Friday, November 26, 2010

Silver

Silver is acting unusually in the markets. In 2010, silver has doubled. The 2010 low-price was $14.82. The 2010 high mark so far was $28.638. What could justify such insane increase in the silver price. Speculation is the only possible answer. When can we get to a real economy based on real productivity, producing real and useful goods? We must move away from a speculative, financial economy where gains and losses are all in numbers if we want to avoid bursting bubbles and a unfair and unjust society.
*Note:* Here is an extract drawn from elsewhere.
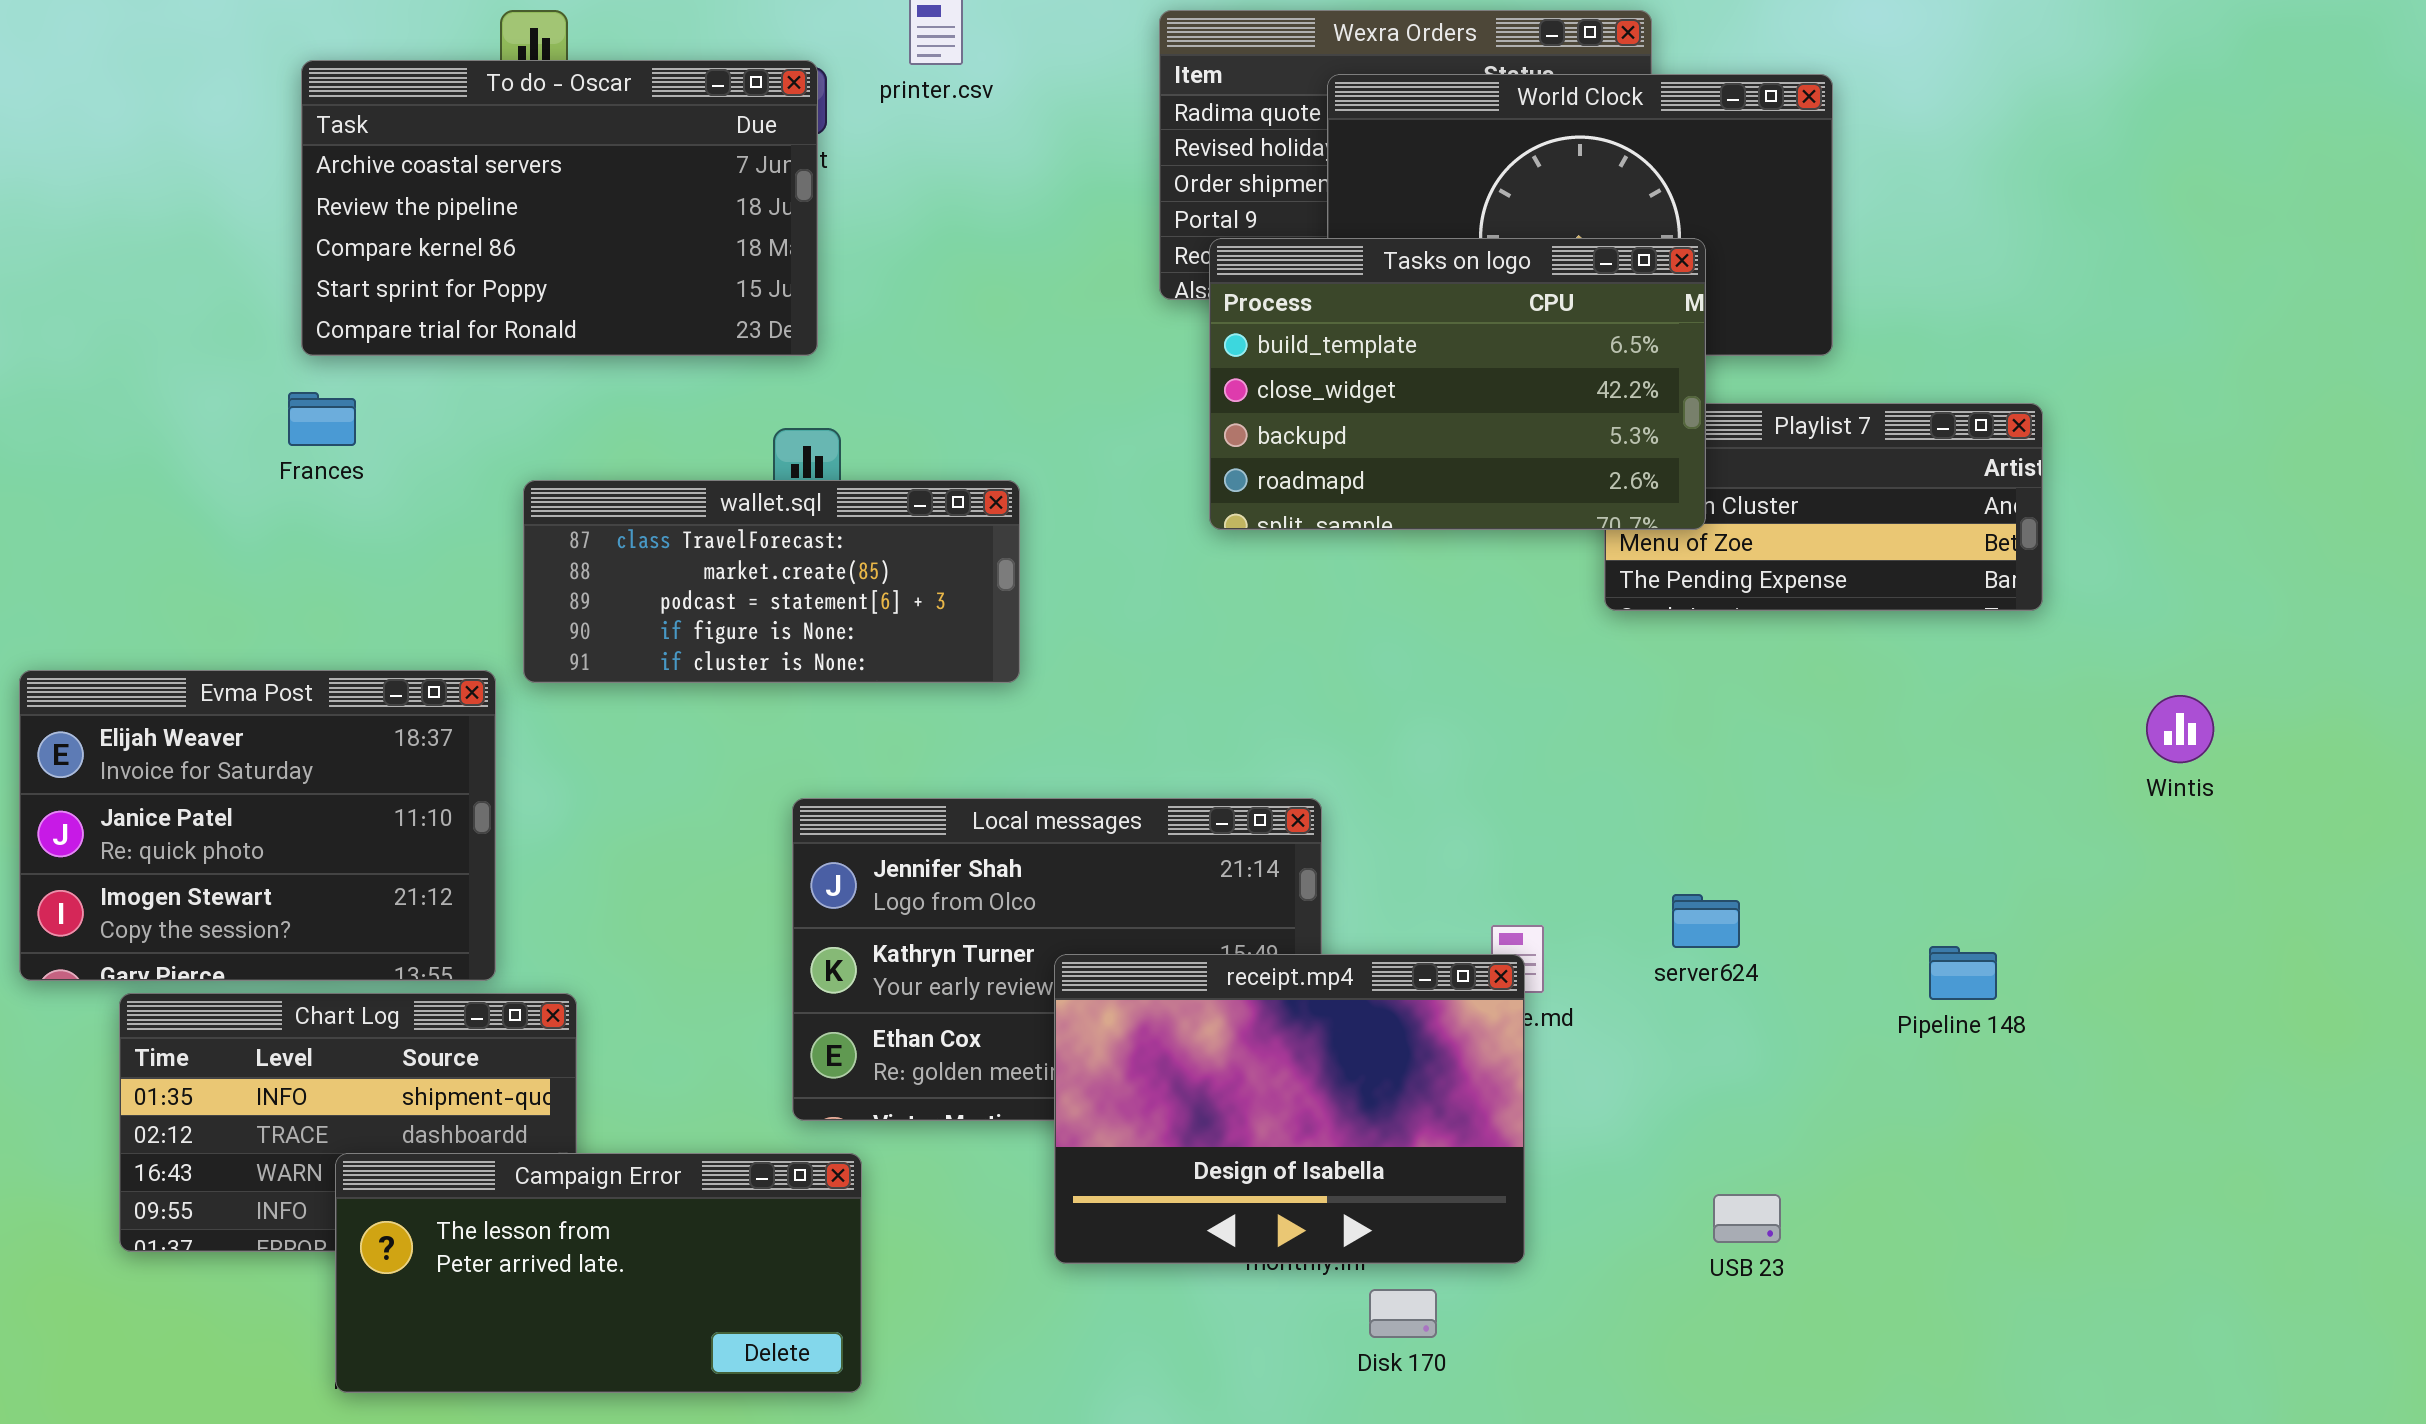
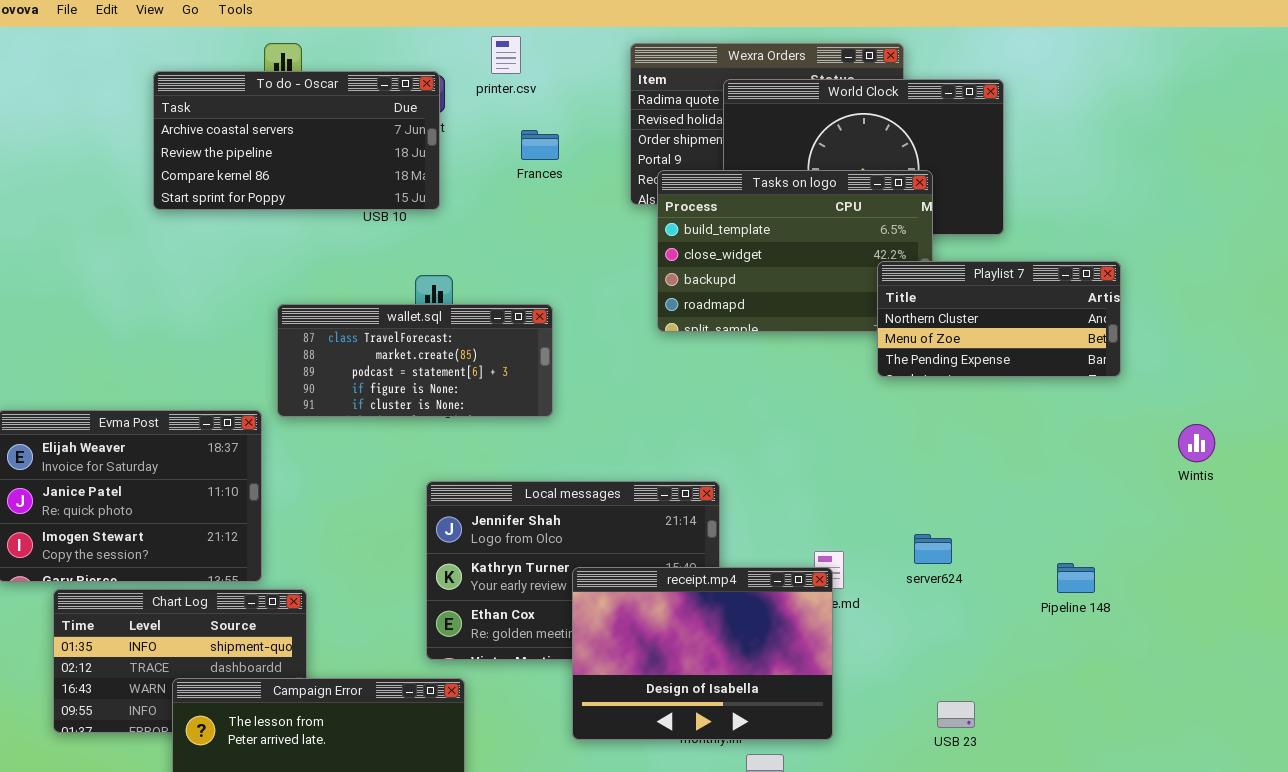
To do - Oscar: [301,60,818,356] -> [153,71,440,210], resized
Frances: [288,392,356,446] -> [521,130,559,160], moved
Playlist 7: [1604,403,2043,611] -> [877,261,1121,377], raised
A friend sent me these links: JP Morgan and HSBC are manipulating the silver market since 2008. This is not the first time in history that banks or rich individuals are manipulating the silver market. The interesting part about this current manipulation is that it was picked up by the independent news and activist groups. People like Max Keiser and Alex Jones rallied and promoted people to buy silver in order to financially hurt JP Morgan and cohorts. It is a risky business to put yourself as a single small investor against the bullies like JP Morgan. Nonetheless, it is fascinating strategy - although uncertain in success - to band together many small investors to bring down a giant bank by betting against it on a market gamble, in this case the silver market. According to Max Keiser as long as the silver price remains higher than $25/oz. JP Morgan is punished. As a last note: let's not forget that this war cry to buy silver to crash JP Morgan is also a form of silver market manipulation. But at least this is a public one talked about on the internet, while JP Morgan's shorting is a stealth maneuver hidden from the public.

PS: About 2 weeks later this was posted: Is J.P. Morgan Getting Squeezed in Silver Market? According to this JP Morgan is now manipulating the copper market to offset losses in the silver market.